====== INFORMATION PROVIDED
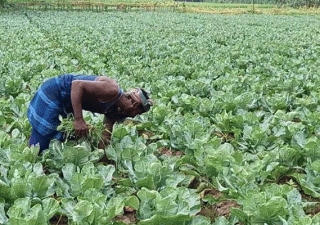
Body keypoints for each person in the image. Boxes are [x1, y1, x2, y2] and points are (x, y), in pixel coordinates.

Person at [27, 74, 152, 152]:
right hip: (55, 92)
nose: (133, 116)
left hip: (66, 103)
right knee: (45, 131)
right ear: (134, 105)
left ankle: (34, 156)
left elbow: (105, 135)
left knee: (59, 136)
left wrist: (104, 159)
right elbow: (77, 85)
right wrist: (78, 119)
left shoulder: (114, 111)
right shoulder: (112, 90)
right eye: (137, 113)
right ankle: (33, 158)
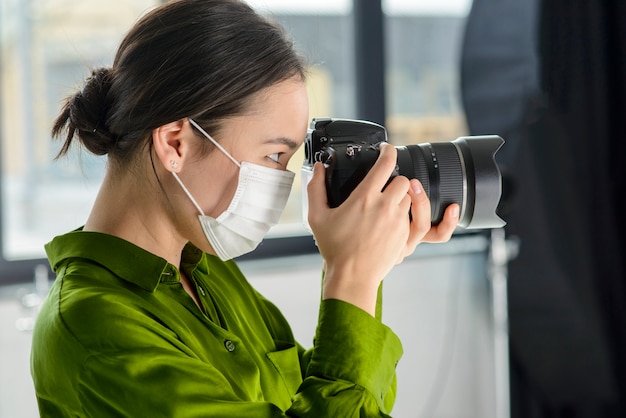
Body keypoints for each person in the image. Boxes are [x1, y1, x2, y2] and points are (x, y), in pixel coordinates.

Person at [30, 0, 459, 416]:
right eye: (273, 156)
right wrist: (354, 276)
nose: (283, 181)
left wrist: (364, 267)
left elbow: (339, 399)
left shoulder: (206, 270)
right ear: (175, 142)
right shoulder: (94, 327)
============
> WHAT YOU SHOULD DO: Using the records above, write out exactly the lines from the one containing "left wrist: (364, 267)" through the last, and add nothing.

> WRITTEN ANSWER:
left wrist: (364, 267)
left elbow: (339, 399)
left shoulder: (206, 270)
right ear: (175, 142)
right shoulder: (94, 327)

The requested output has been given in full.